======== Selected text

Scientific classification
- Kingdom: Plantae
- Clade: Tracheophytes
- Clade: Angiosperms
- Clade: Eudicots
- Clade: Rosids
- Order: Malpighiales
- Family: Euphorbiaceae
- Genus: Macaranga
- Species: M. polyadenia
- Binomial name: Macaranga polyadenia Pax & K.Hoffm.
- Synonyms: Macaranga fimbriata S.Moore ; Macaranga fimbriata var. doctersii L.M.Perry ; Macaranga multiflora C.T.White;

= Macaranga polyadenia =

- Authority: Pax & K.Hoffm.
- Conservation status: LC

Species of flowering plant

Macaranga polyadenia is a small tree up to 10 m tall in the family Euphorbiaceae, found in New Guinea, the Bismarck Archipelago, the Solomon Islands, Vanuatu and the Australian state of Queensland. It usually inhabits lowland palm forest and seasonally flooded swamp forest, but may occur up to 500 m above sea level. It was first described in 1919 by botanists Ferdinand Albin Pax and Käthe Hoffmann.

==Conservation==
As of November 2024, this species has been assessed to be of least concern by the International Union for Conservation of Nature (IUCN) and by the Queensland Government under its Nature Conservation Act.

================

### Problems to solve
a) From the Macaranga polyadenia entry, list every place where the species is found.
b) Please state the year the Macaranga polyadenia entry gives for the species' first description.
c) Reproduce the Macaranga polyadenia entry starting at "- Conservation status: LC" and ending at "Nature Conservation Act.", swapping "swamp forest" for "mangrove forest".

======== Provided data

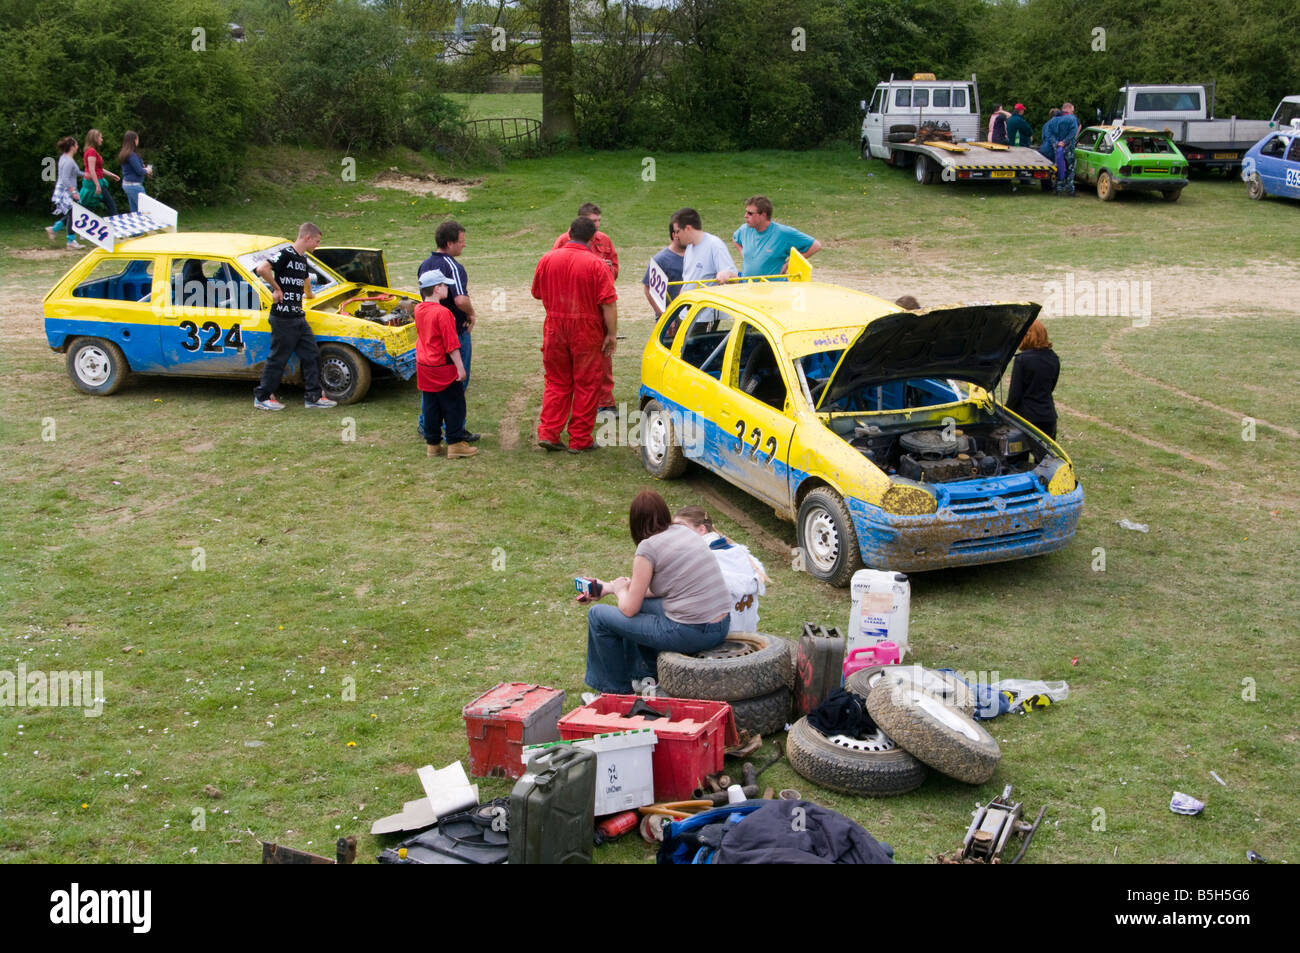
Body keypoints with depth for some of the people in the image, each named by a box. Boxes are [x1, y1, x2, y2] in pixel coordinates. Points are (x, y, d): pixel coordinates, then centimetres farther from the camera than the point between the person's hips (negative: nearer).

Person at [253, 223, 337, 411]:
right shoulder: (285, 254, -14)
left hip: (298, 317, 9)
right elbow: (262, 269, -28)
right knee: (278, 358, -1)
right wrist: (276, 289, -18)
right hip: (283, 318, -9)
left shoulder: (302, 259, 15)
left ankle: (313, 397, 13)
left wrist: (310, 295, 52)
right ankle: (262, 397, 11)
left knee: (312, 355, 7)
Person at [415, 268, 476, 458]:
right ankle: (455, 444, 5)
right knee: (454, 405, 3)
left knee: (430, 405, 13)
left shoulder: (419, 309, 3)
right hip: (443, 368, -7)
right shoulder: (442, 313, -19)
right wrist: (460, 367, -15)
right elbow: (451, 344, -19)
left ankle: (432, 444, 18)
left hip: (423, 366, 7)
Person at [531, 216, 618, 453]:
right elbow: (609, 303, -14)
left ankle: (548, 433, 9)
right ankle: (580, 440, 10)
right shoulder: (596, 264, -12)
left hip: (554, 331, 4)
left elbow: (537, 293, 12)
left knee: (556, 382, 16)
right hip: (587, 332, -3)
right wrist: (612, 334, -7)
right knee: (586, 386, 7)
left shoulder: (547, 259, -1)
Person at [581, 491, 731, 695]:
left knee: (597, 615, 7)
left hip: (691, 633, -8)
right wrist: (609, 587, 25)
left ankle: (618, 691, 22)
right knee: (635, 601, 29)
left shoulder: (648, 548, -11)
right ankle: (645, 676, 36)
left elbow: (629, 609, -6)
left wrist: (619, 590, 18)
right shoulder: (684, 531, 11)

================

### Solutions per task
a) New Guinea, the Bismarck Archipelago, the Solomon Islands, Vanuatu, Queensland

b) 1919

c)
- Conservation status: LC

Species of flowering plant

Macaranga polyadenia is a small tree up to 10 m tall in the family Euphorbiaceae, found in New Guinea, the Bismarck Archipelago, the Solomon Islands, Vanuatu and the Australian state of Queensland. It usually inhabits lowland palm forest and seasonally flooded mangrove forest, but may occur up to 500 m above sea level. It was first described in 1919 by botanists Ferdinand Albin Pax and Käthe Hoffmann.

==Conservation==
As of November 2024, this species has been assessed to be of least concern by the International Union for Conservation of Nature (IUCN) and by the Queensland Government under its Nature Conservation Act.